It’s going to be tough for apartment operators to maintain occupancies in a slowing economy, although property fundamentals should hold up in 2024 among a few challenges, according to a new report from Yardi Matrix.
Among the challenges are the wave of deliveries, limiting expense growth, rising mortgage rates, and dealing with more expensive and less liquid capital markets.
“We are no longer in a rising-tide lifts-all-boats market,” Yardi Matrix said.
“The traditional property acquisition pipeline will likely remain stalled through most of the year, so near-term opportunities will be concentrated in debt investments and providing capital for property restructurings.”
One big and growing issue will be maturity defaults as loans come due and properties qualify for proceeds that are less than the existing mortgages, according to the report.
On the other hand, the challenges are not insurmountable for owners with a long-term perspective, but they will take skill and expertise to navigate, according to the report.
The higher-for-longer interest rate scenario will bring a market reset with higher acquisition yields, higher financing costs, and lower leverage and values.
“We expect rent growth will be positive in 2024 but diminished by slowing absorption, supply growth, and declining affordability after extraordinary gains in 2021-22,” Yardi Matrix said.
It said rent growth will be found in the Midwest, Northeast, and smaller Southern and Mountain areas where demand remains consistent, and deliveries are subdued.
Strong demand and weak supply growth in markets like New York and Chicago should lead to strong recoveries while the Sun Belt and West markets will see a temporary pause in rent increases. The long-term prospects there remain bullish, however.

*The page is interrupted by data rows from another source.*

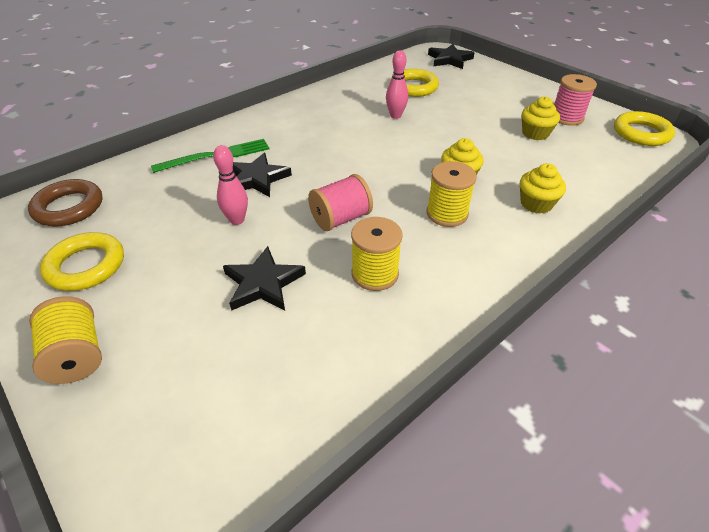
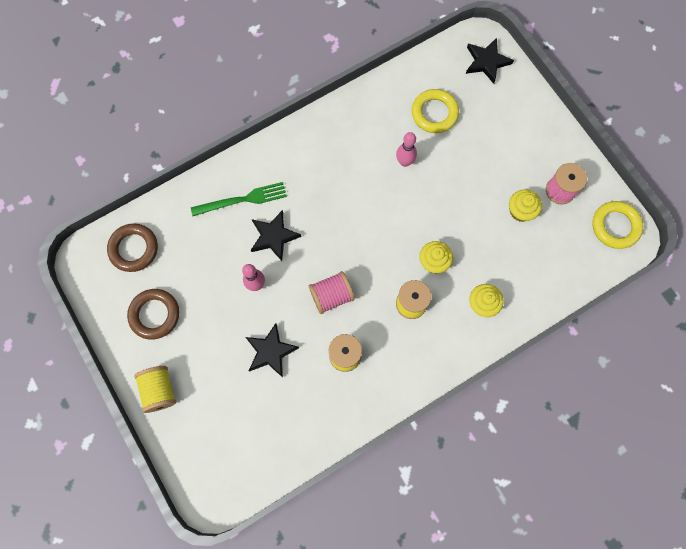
camera: 10 degrees right, 30 degrees up
yellow ring [40,232,124,291] -> brown ring [127,289,179,340]

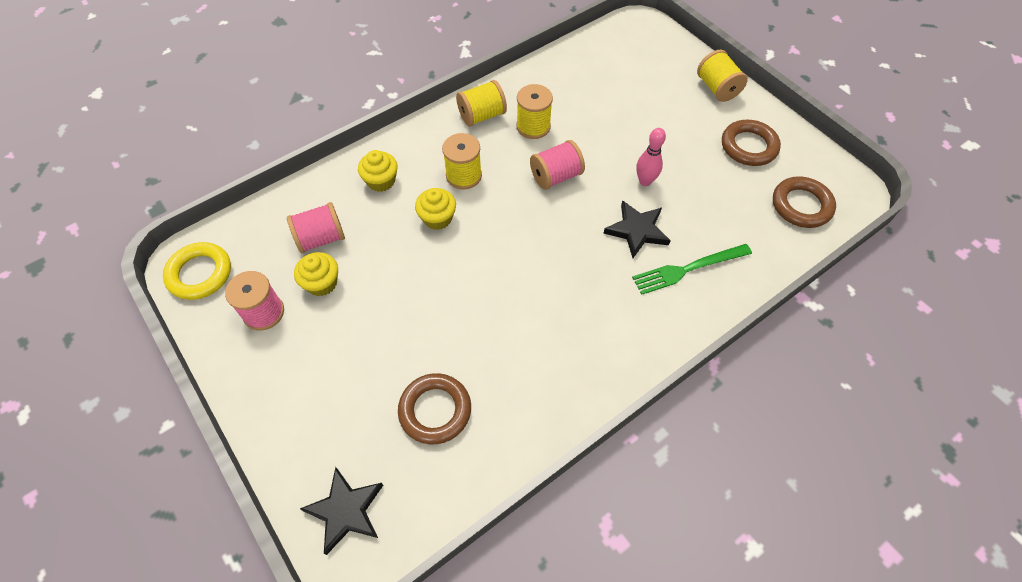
camera: 175 degrees right, 15 degrees down
black star [246,323,299,378] -> none
pink bowling pin [396,132,417,167] -> none
yellow ring [412,89,459,133] -> brown ring [398,373,471,444]
none -> pink spool [287,202,345,253]
none -> yellow spool [456,80,507,126]

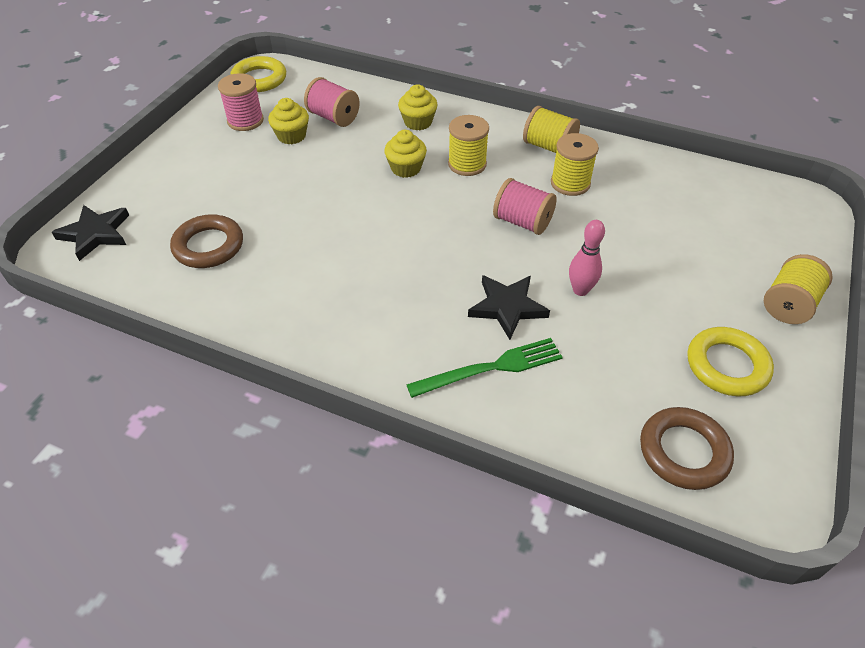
camera: 60 degrees right, 10 degrees down
green fork [632,244,752,295] -> green fork turned 120 degrees clockwise [406,338,563,398]
brown ring [722,120,781,166] -> yellow ring [688,327,774,396]

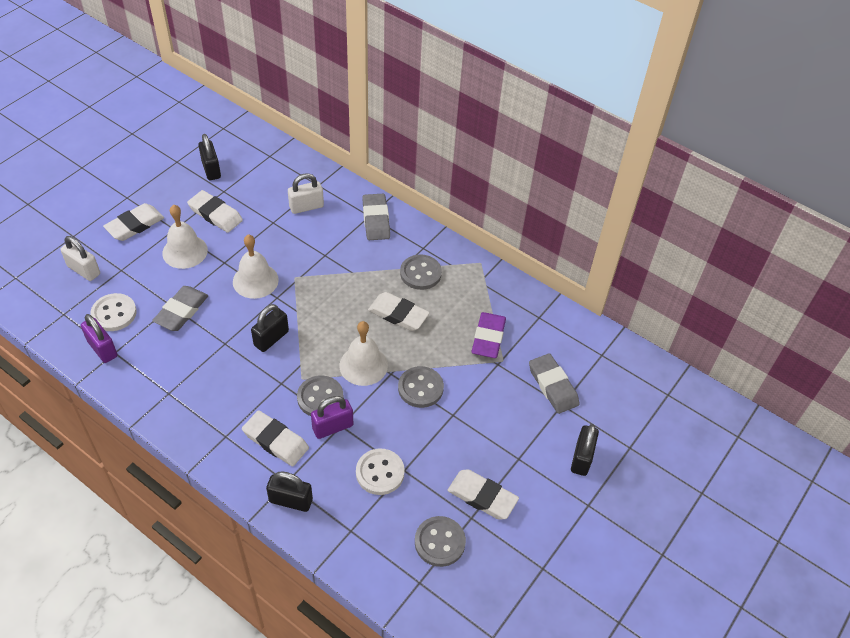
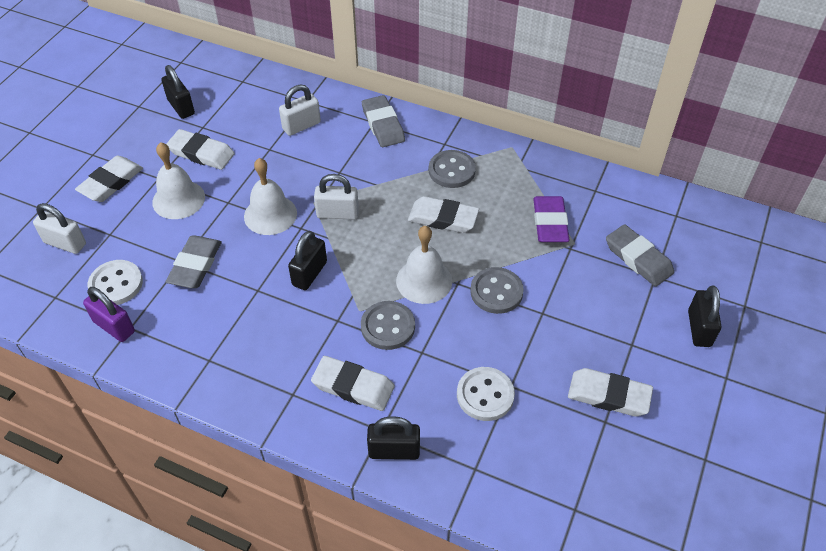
camera: 10 degrees left, 0 degrees up
purple padlock [311,396,353,439] -> none
grey button [415,516,466,567] -> none
none -> white padlock [314,174,359,220]

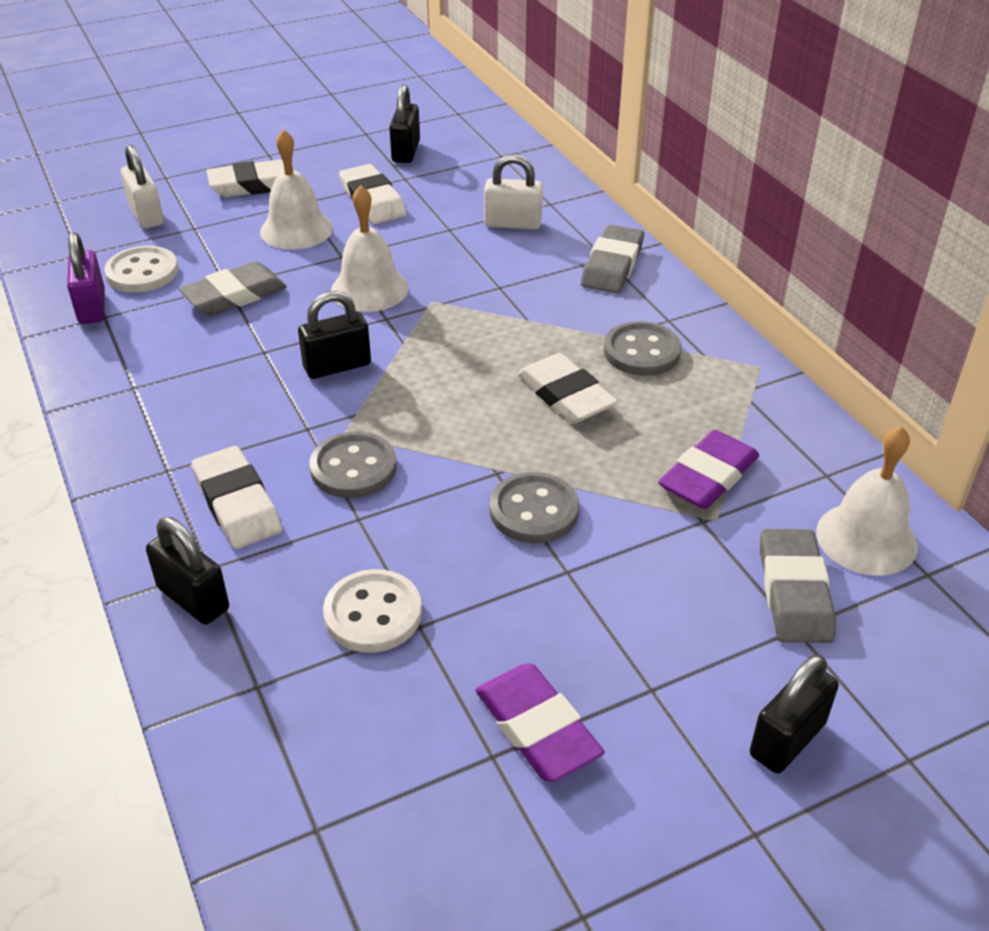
camera: 40 degrees right, 10 degrees down
white padlock [314,174,359,220] -> none
white bell [396,226,452,304] -> white bell moved to [816,426,918,576]
white eraser [568,368,653,416] -> purple eraser [475,663,605,782]

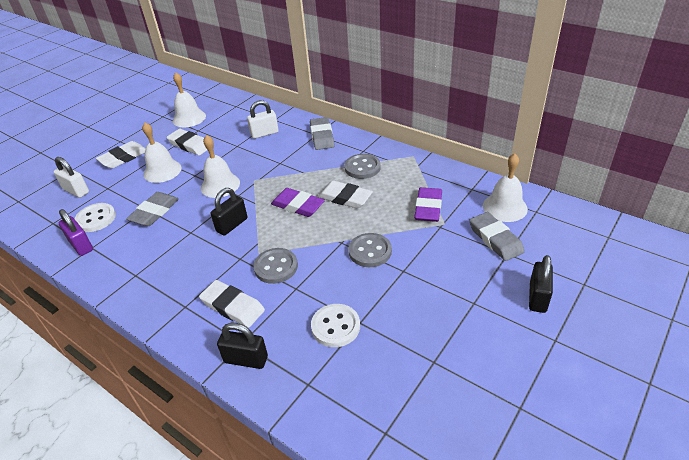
camera: 25 degrees left, 0 degrees up
black padlock [389,84,420,163] -> white bell [173,72,206,127]
purple eraser [475,663,605,782] -> purple eraser moved to [271,188,325,217]

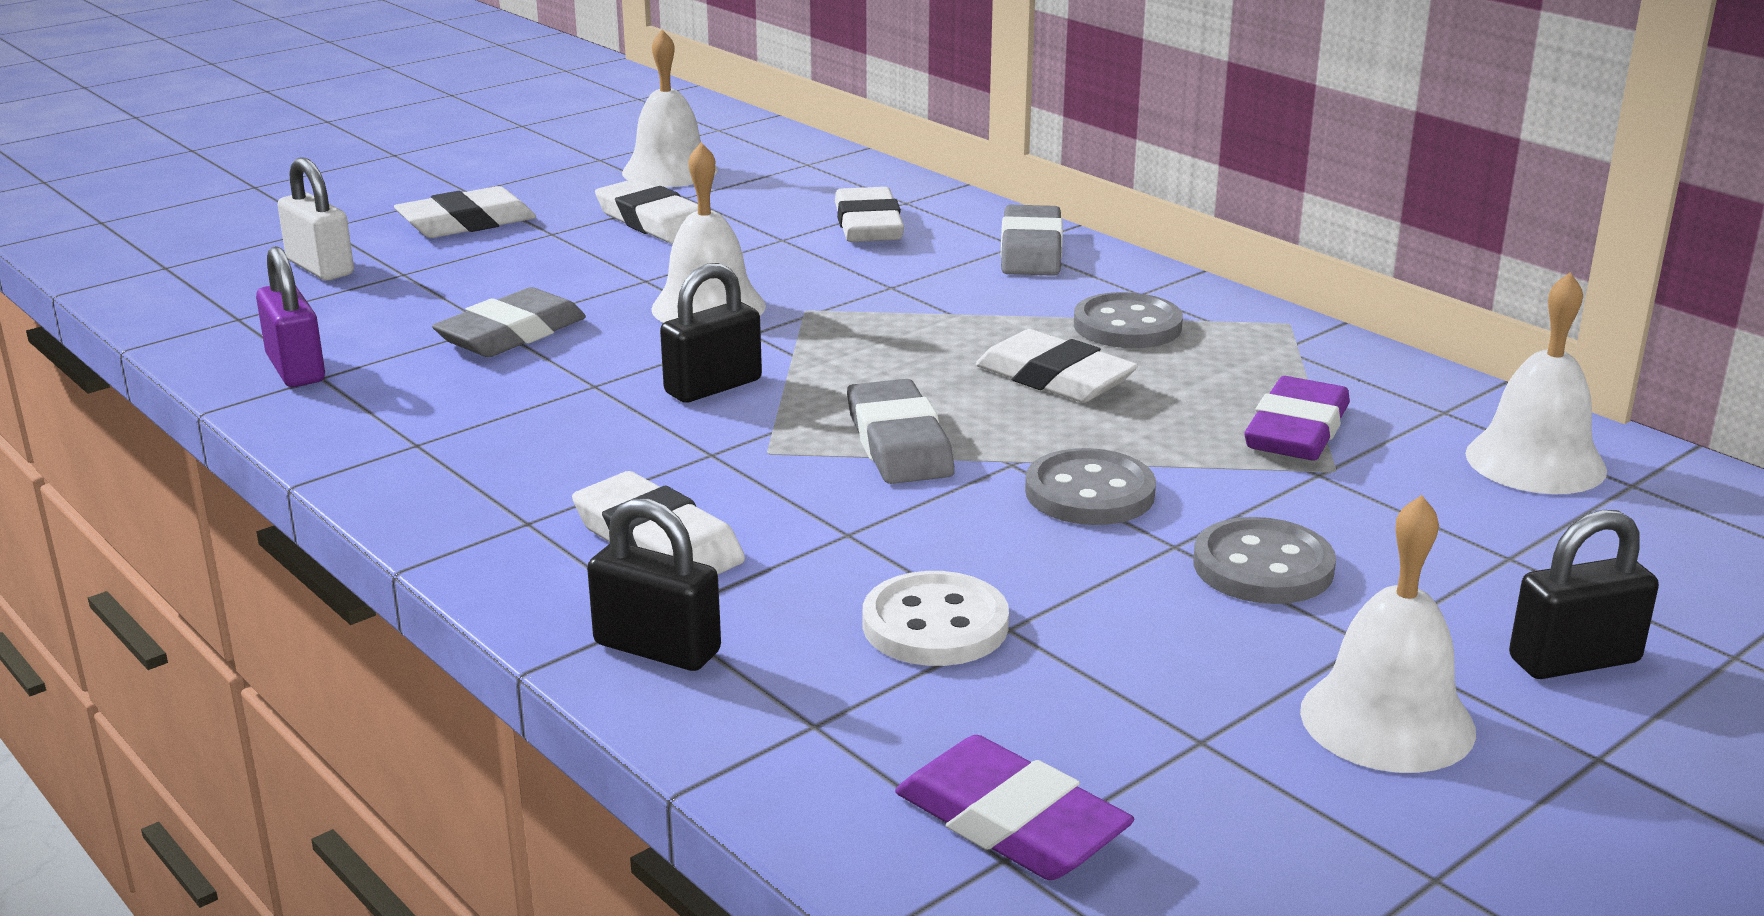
camera: 10 degrees right, 15 degrees down
white button [75,203,116,232] -> none
white bell [142,122,182,183] -> white bell moved to [1300,495,1476,773]
white padlock [247,100,279,139] -> white eraser [835,187,904,242]
grey button [253,248,298,284] -> grey button moved to [1193,517,1336,604]
purple eraser [271,188,325,217] -> purple eraser moved to [895,735,1134,880]
grey eraser [469,212,525,261] -> grey eraser moved to [847,379,955,484]
black padlock [529,255,553,313] -> black padlock turned 45 degrees clockwise [1509,510,1659,679]

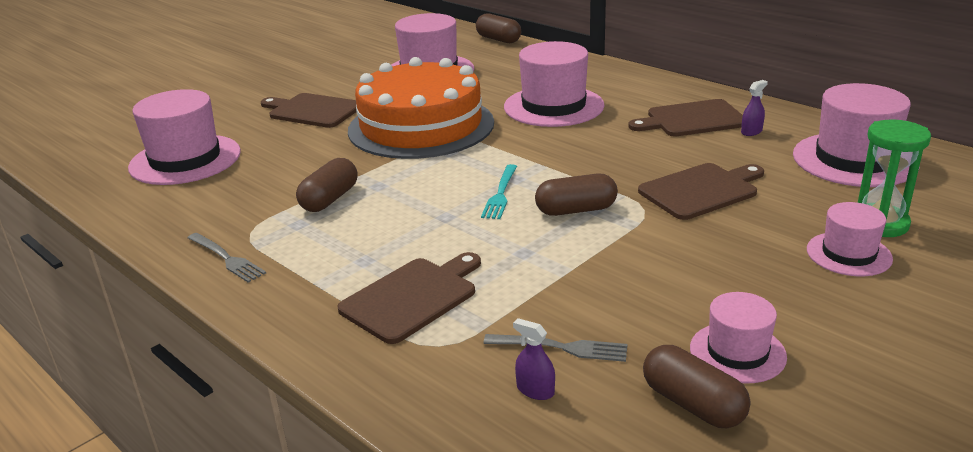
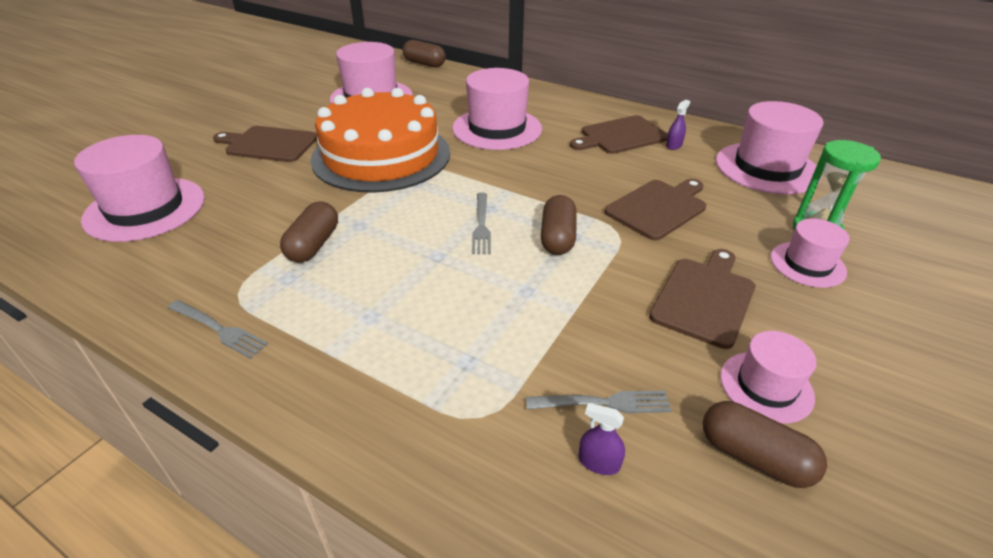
camera: 15 degrees left, 10 degrees up
brown cutting board [338,252,481,344] -> brown cutting board moved to [649,249,755,349]
turquoise fork [481,164,517,219] -> grey fork [472,193,491,254]
brown capsule [535,174,618,216] -> brown capsule turned 60 degrees counterclockwise [541,195,577,255]

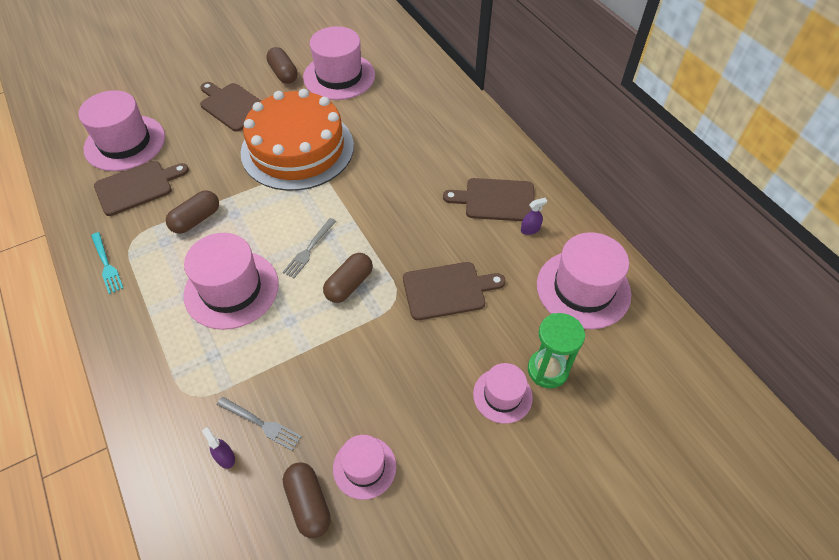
camera: 30 degrees right, 15 degrees up
grey fork [168,300,268,359] -> turquoise fork [91,232,123,294]
brown capsule [403,40,446,67] -> brown capsule moved to [266,47,298,84]
pink hat [452,68,542,150] -> pink hat moved to [183,233,279,330]
brown cutting board [649,249,755,349] -> brown cutting board moved to [94,161,189,216]

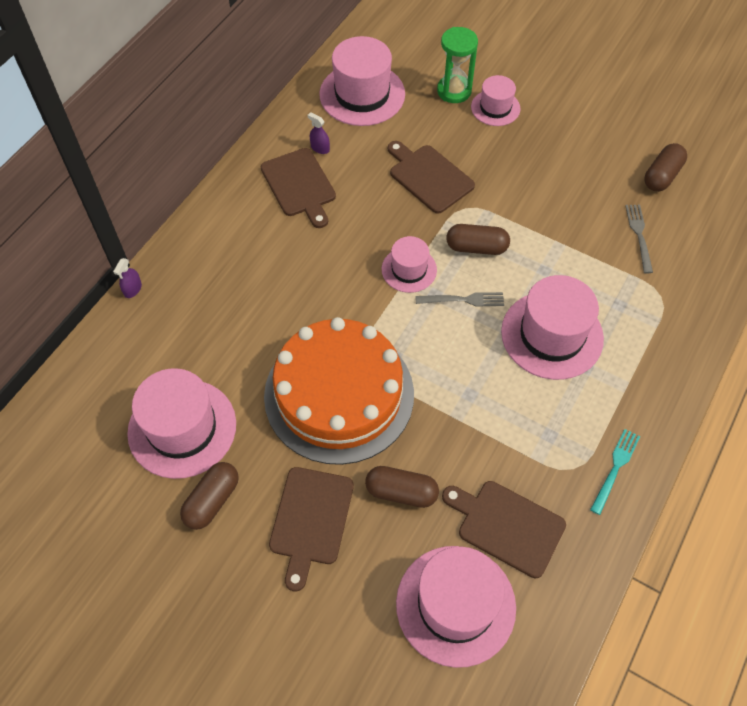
camera: 120 degrees left, 5 degrees up
brown capsule [166,190,219,234] -> brown capsule moved to [365,466,439,508]
purple spray bottle [202,427,235,469] -> purple spray bottle moved to [113,258,142,298]
pink hat [333,435,396,500] -> pink hat moved to [382,236,437,293]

The rise in construction financing is putting a lid on new starts and 2024 is expected to be a peak year for deliveries.
Insurance labor, materials, and maintenance will continue to take a bite out of budgets.
Yardi Matrix believes that activity is likely to remain weak in 2024 “but could rebound later in the year if rate hikes have ended.”
It’s not just that property values are down, but that buyers and sellers can’t agree on how much.
Meanwhile, lenders will continue to be cautious, and borrowers are reluctant to lock in loans at high rates, according to the report.